4.Public Provident Fund

PPF account can be voluntarily opened with any nationalized bank, 
selected authorized private bank or post office. The account can be
opened in the name of individuals including minor.
  • The minimum amount is ₹500 which can be deposited.
  • The maximum amount which can be deposited every year is ₹150,000 
       in an account at present.
  • deposit in account is restricted to only 12 times in a year
  • There is lock in period of 15 years
  • The rate of interest at present is 8.0% per annum (as of Dec 2018).
       Interest received is tax free.
  • The interest earned on the PPF subscription is compounded annually.
  • The entire balance can be withdrawn on maturity.
  • All the balance that accumulates over time is exempted from wealth tax.

5.Health Insurance

Purchasing a health insurance is an integral part of financial planning.


It all starts with the constant increasing prices of healthcare in our country,
and with the ever rising instances of diseases, health insurance today is a 
necessity.
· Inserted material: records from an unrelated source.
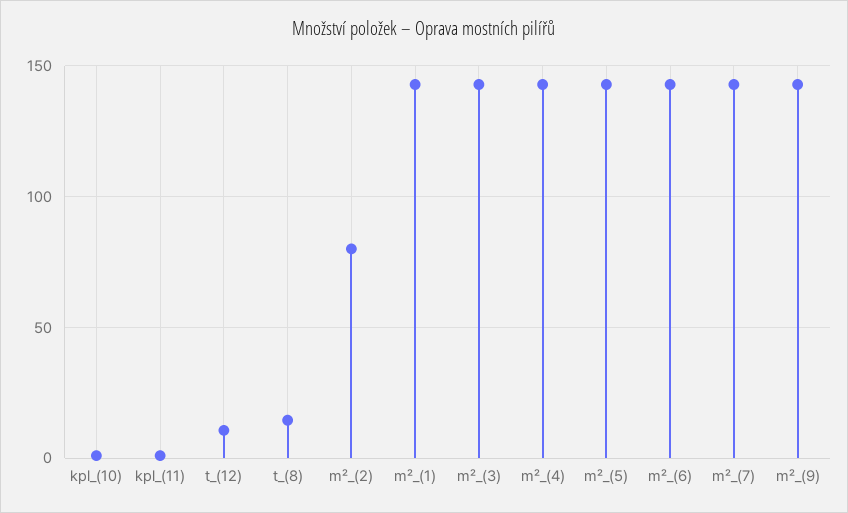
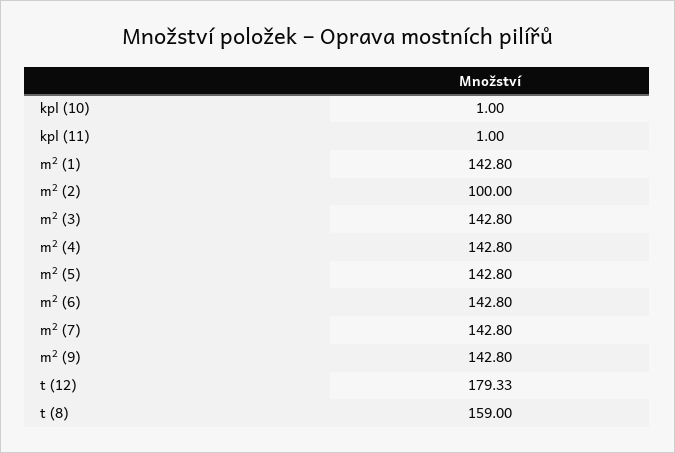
  {
    "kpl_(10)": 1,
    "kpl_(11)": 1,
-   "t_(12)": 10,
+   "t_(12)": 179.33,
-   "t_(8)": 15,
+   "t_(8)": 159,
-   "m²_(2)": 80,
+   "m²_(2)": 100,
    "m²_(1)": 142.8,
    "m²_(3)": 142.8,
    "m²_(4)": 142.8,
    "m²_(5)": 142.8,
    "m²_(6)": 142.8,
    "m²_(7)": 142.8,
    "m²_(9)": 142.8
  }

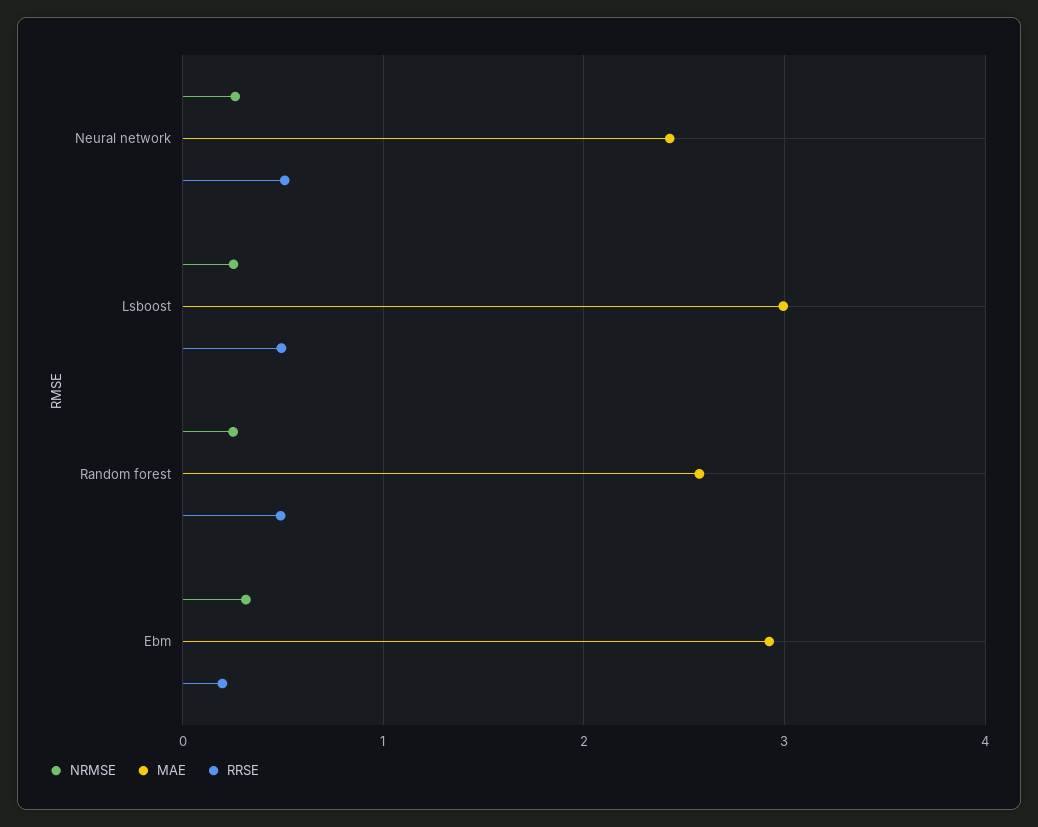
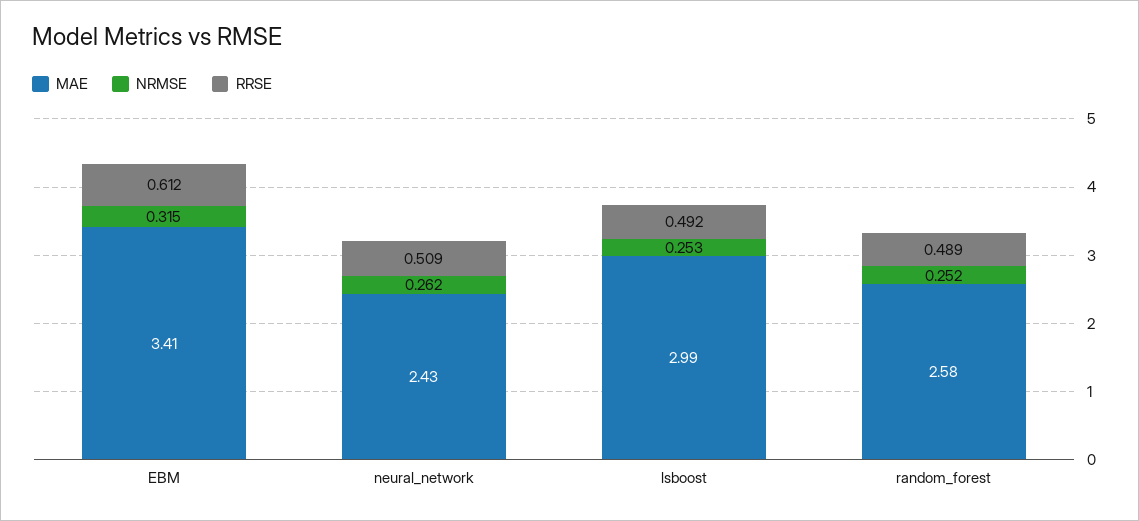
  {
    "NRMSE": {
      "Neural network": 0.262,
      "Lsboost": 0.253,
      "Random forest": 0.252,
      "Ebm": 0.315
    },
    "MAE": {
      "Neural network": 2.43,
      "Lsboost": 2.99,
      "Random forest": 2.58,
-     "Ebm": 2.9
+     "Ebm": 3.41
    },
    "RRSE": {
      "Neural network": 0.509,
      "Lsboost": 0.492,
      "Random forest": 0.489,
-     "Ebm": 0.2
+     "Ebm": 0.612
    }
  }

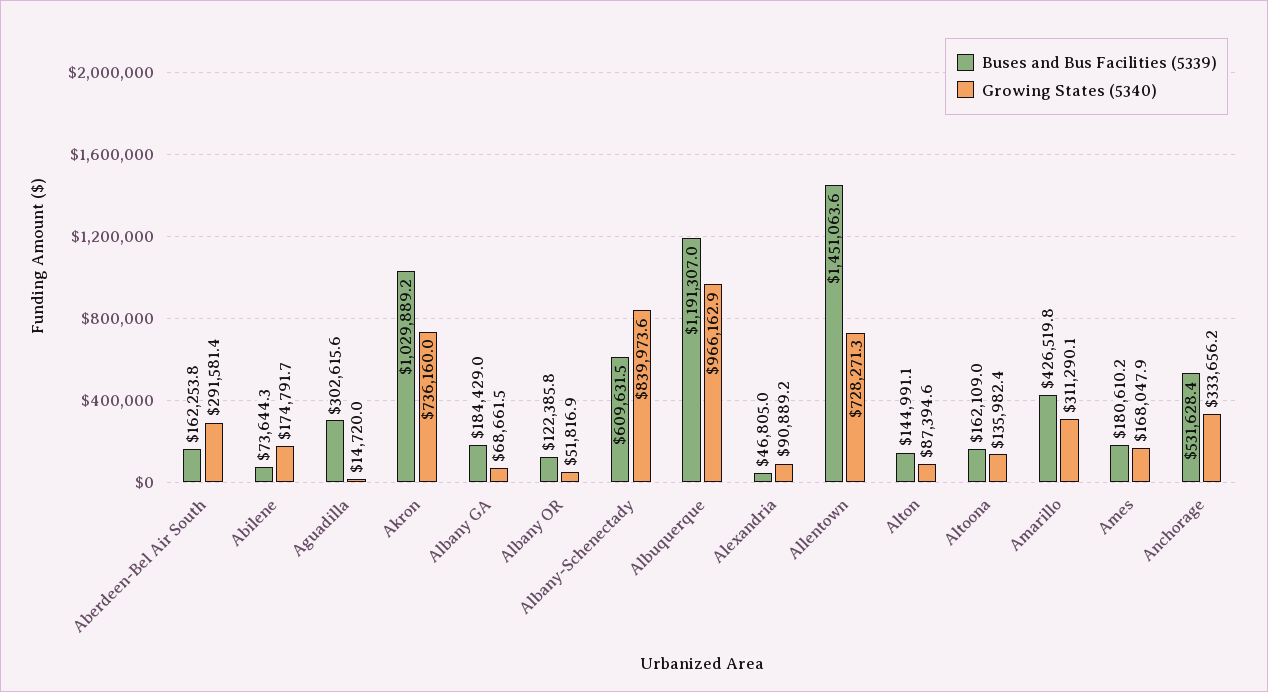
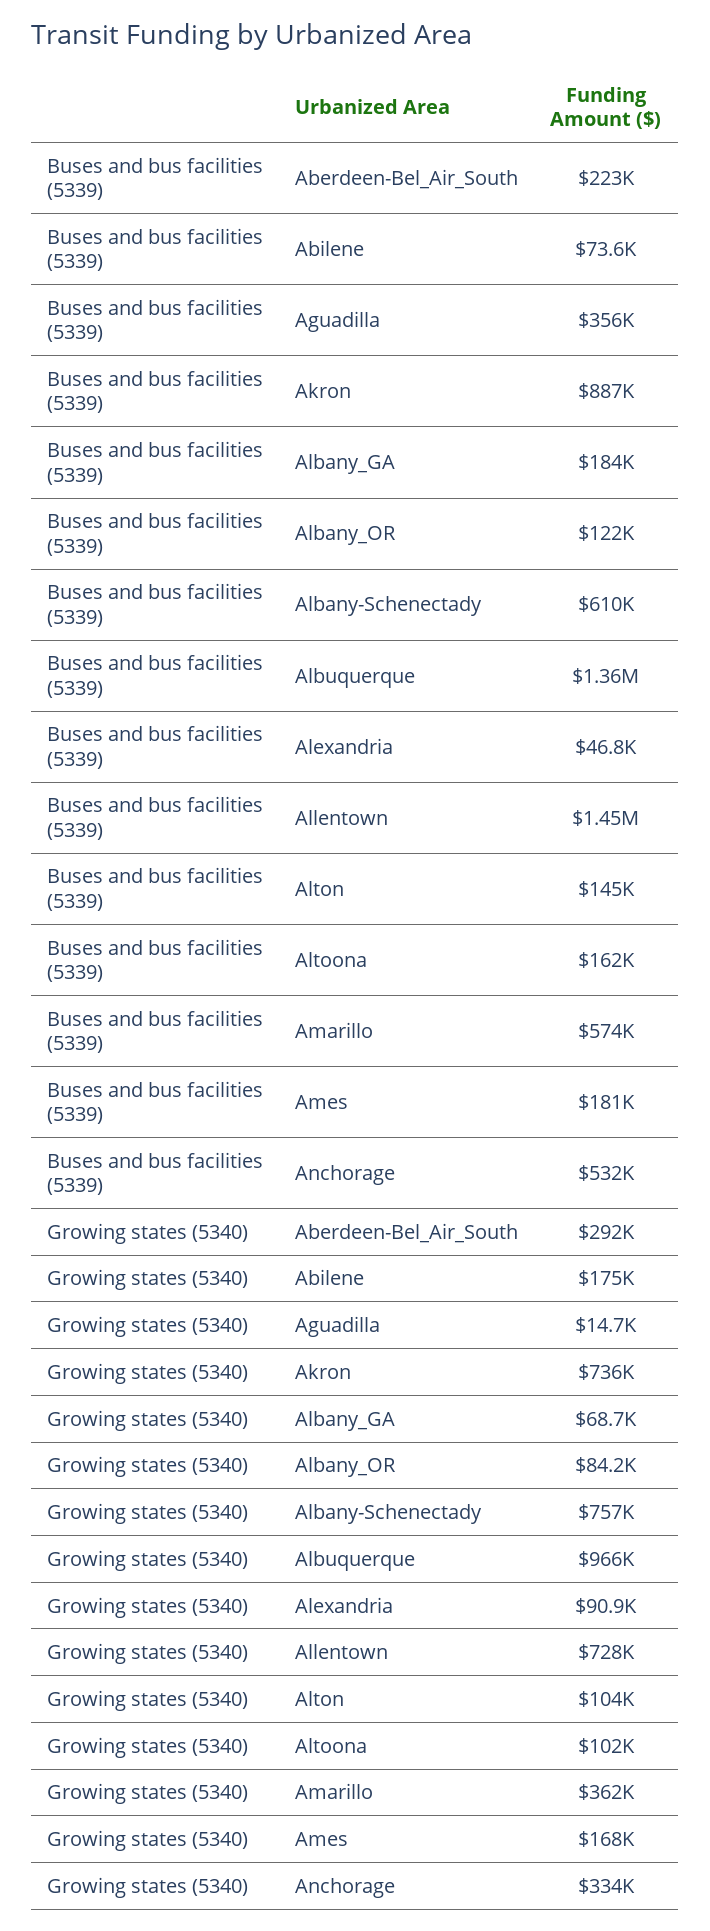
  {
    "Buses and Bus Facilities (5339)": {
-     "Aberdeen-Bel Air South": 162253.8,
+     "Aberdeen-Bel Air South": 223000,
      "Abilene": 73644.3,
-     "Aguadilla": 302615.6,
+     "Aguadilla": 356000,
-     "Akron": 1029889.2,
+     "Akron": 887000,
      "Albany GA": 184429,
      "Albany OR": 122385.8,
      "Albany-Schenectady": 609631.5,
-     "Albuquerque": 1191307,
+     "Albuquerque": 1360000,
      "Alexandria": 46805,
      "Allentown": 1451063.6,
      "Alton": 144991.1,
      "Altoona": 162109,
-     "Amarillo": 426519.8,
+     "Amarillo": 574000,
      "Ames": 180610.2,
      "Anchorage": 531628.4
    },
    "Growing States (5340)": {
      "Aberdeen-Bel Air South": 291581.4,
      "Abilene": 174791.7,
      "Aguadilla": 14720,
      "Akron": 736160,
      "Albany GA": 68661.5,
-     "Albany OR": 51816.9,
+     "Albany OR": 84200,
-     "Albany-Schenectady": 839973.6,
+     "Albany-Schenectady": 757000,
      "Albuquerque": 966162.9,
      "Alexandria": 90889.2,
      "Allentown": 728271.3,
-     "Alton": 87394.6,
+     "Alton": 104000,
-     "Altoona": 135982.4,
+     "Altoona": 102000,
-     "Amarillo": 311290.1,
+     "Amarillo": 362000,
      "Ames": 168047.9,
      "Anchorage": 333656.2
    }
  }

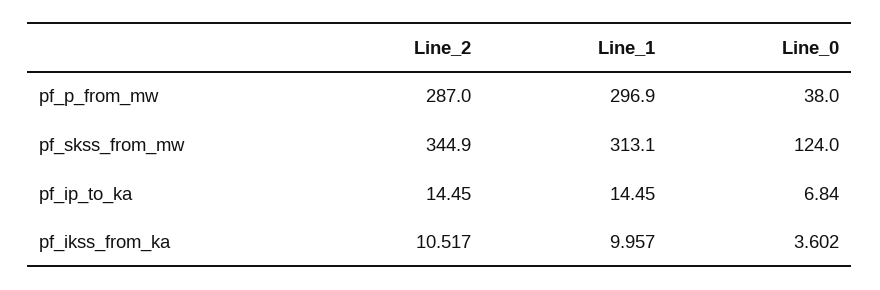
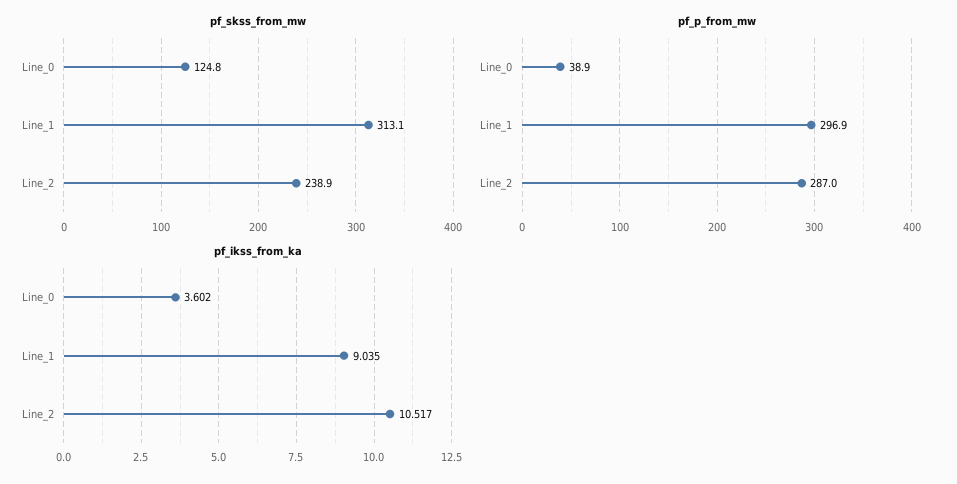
  {
    "pf_p_from_mw": {
      "Line_2": 287,
      "Line_1": 296.9,
-     "Line_0": 38
+     "Line_0": 38.9
    },
    "pf_skss_from_mw": {
-     "Line_2": 344.9,
+     "Line_2": 238.9,
      "Line_1": 313.1,
-     "Line_0": 124
+     "Line_0": 124.8
    },
-   "pf_ip_to_ka": {
-     "Line_2": 14.45,
-     "Line_1": 14.45,
-     "Line_0": 6.84
-   },
    "pf_ikss_from_ka": {
      "Line_2": 10.517,
-     "Line_1": 9.957,
+     "Line_1": 9.035,
      "Line_0": 3.602
    }
  }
Health insurance providepeople with a much needed financial 
backup at times of medical emergencies. Health risks and uncertainties 
are a part of life. One cannot plan and get sick but one can certainly be

prepared for the financial aspect. One of the ways to be financially prepared
 against uncertain health risks is by buying health insurance.
Income tax benefit

Payments made towards health insurance premiums are also eligible for 
tax deductions under section 80D of the Indian Income Tax Act. Individuals
up to 60 years of age can claim  a deduction of up to Rs. 25,000 for the health 
insurance premium paid for themselves, or for their spouse or children. One 
can also claim another Rs. 50,000 as deduction if you buy health insurance 
for your parents aged 60 years and above.
This deduction will be available with respect of payments towards annual
 premium on health insurance policy, or preventive health check-up, of a 
senior citizen, or medical expenditure in respect of every senior citizen. 
So overall, if you are paying the health insurance premiums for your senior
citizen parents, you can avail total deduction up to Rs.75,000 (Rs. 25,000 
Rs. 50,000), from the Rs. 55,000 (Rs. 25,000 + Rs. 30,000) earlier.